Andrew Billen, The Times

“Dancing on the Edge is without pretty much everything I want from a TV drama, apart from looking nice on the telly. People are introduced with a word or two and perhaps a line or a glance in a single scene then shuffle back into obscurity. I, for one, will not be hanging around to see what happens.”
Matt Baylis, Daily Express

“There’s a theatricality about Dancing on the Edge. Of course there is, it’s Poliakoff. I think I’ll ring a little bell five minutes before tonight’s second episode is due to begin. Time to take to the sofa please, ladies and gentlemen.

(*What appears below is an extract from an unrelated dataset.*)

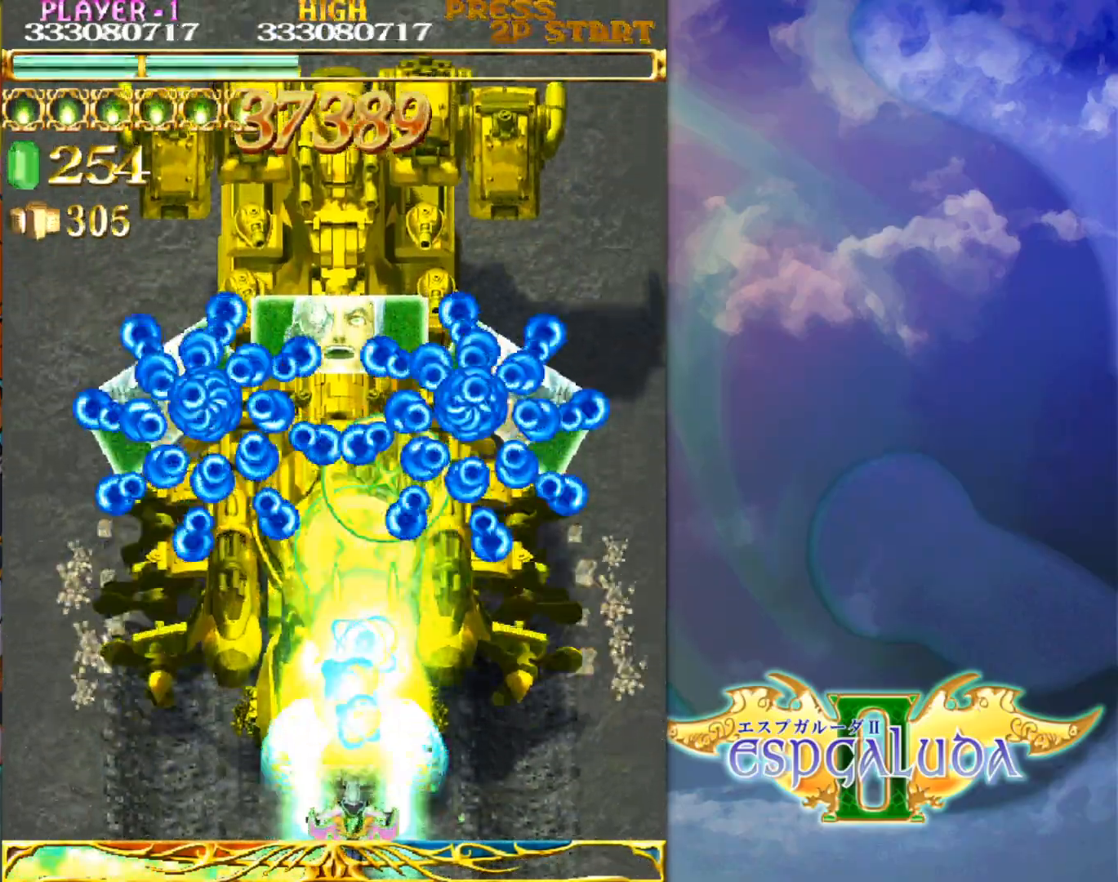
{"buttons": [], "left_stick": "center", "events": []}
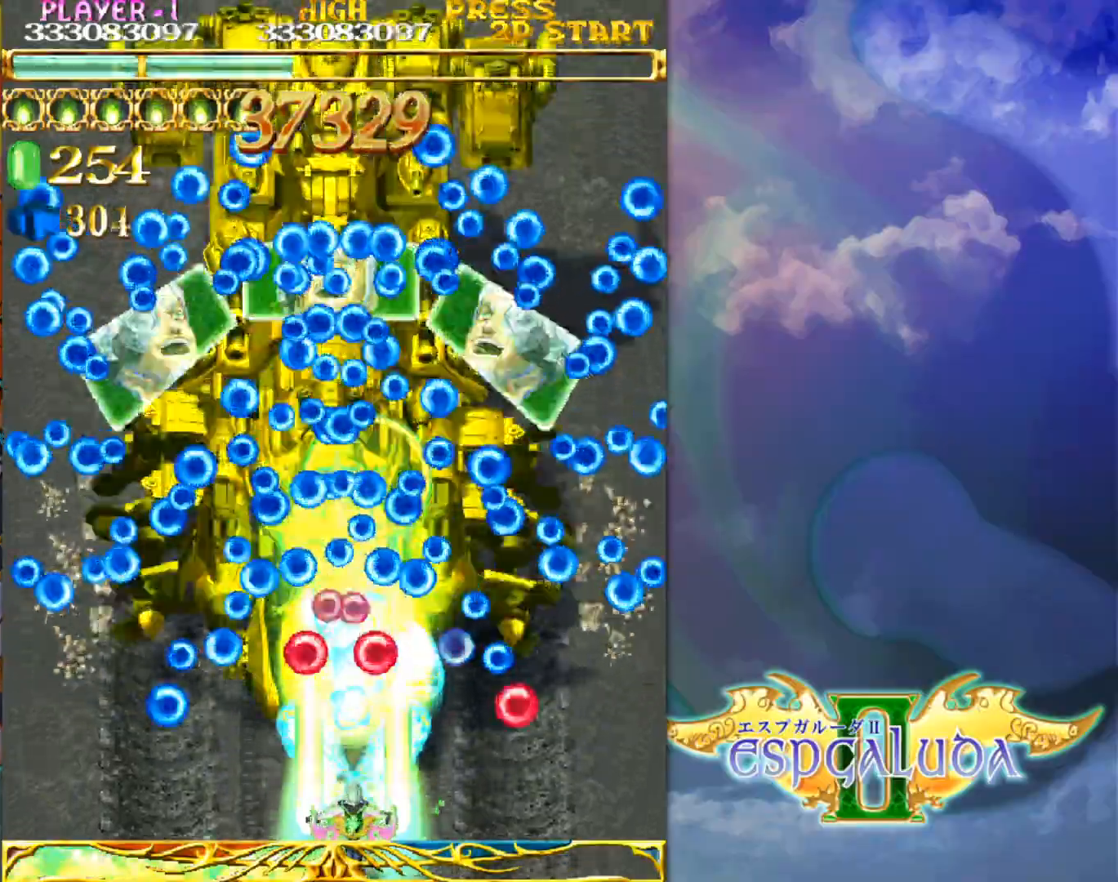
{"buttons": [], "left_stick": "right", "events": [[433, "left_stick", "right"]]}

Possibly a bit pompous, then, but also intelligent, original drama with personality.”
Sam Wollaston, The Guardian

“In between footage of news anchors in shiny studios around the world announcing the staggering discovery, we watched a small group of variously peculiar and in some cases amateurish historians (ably assisted by professional scientists, it should be added) embark on what all experts initially seemed to consider a glorified wild goose chase. Given the outcome, Channel 4 can rightly brag about having got its cameras in there first. At the time, it must have felt like an amateur production of the Da Vinci Code set in a council car park.”
Andrew Marszal, The Telegraph

“In The Year of Making Love, 600 lonely people are paired up, via science. What, is it a molecular thing, or something to do with chemicals? Sadly, they don’t really explain how it’s done at all, and I’m beginning to wonder how much “science” is actually involved.”
Sam Wollaston, The Guardian


 “Being Eileen is a spin-off of Michael Wynne’s Christmas drama Lapland, about a Merseyside family finding healing and reconciliation on a Christmas jolly. Now it’s been more tightly focused on Sue Johnston’s character, a widow wistfully hankering after some grander meaning in life. It’s alright, I guess, if effortful implausibilities for comic effect aren’t a deal-breaker for you.
Tom Sutcliffe, The Independent

 “Not much happens in Being Eileen but being a downbeat British situation comedy, it doesn’t matter. The point is the interplay of authentic characters in banal situations. Under the pen of Michael Wynne, the results are funny and touching.”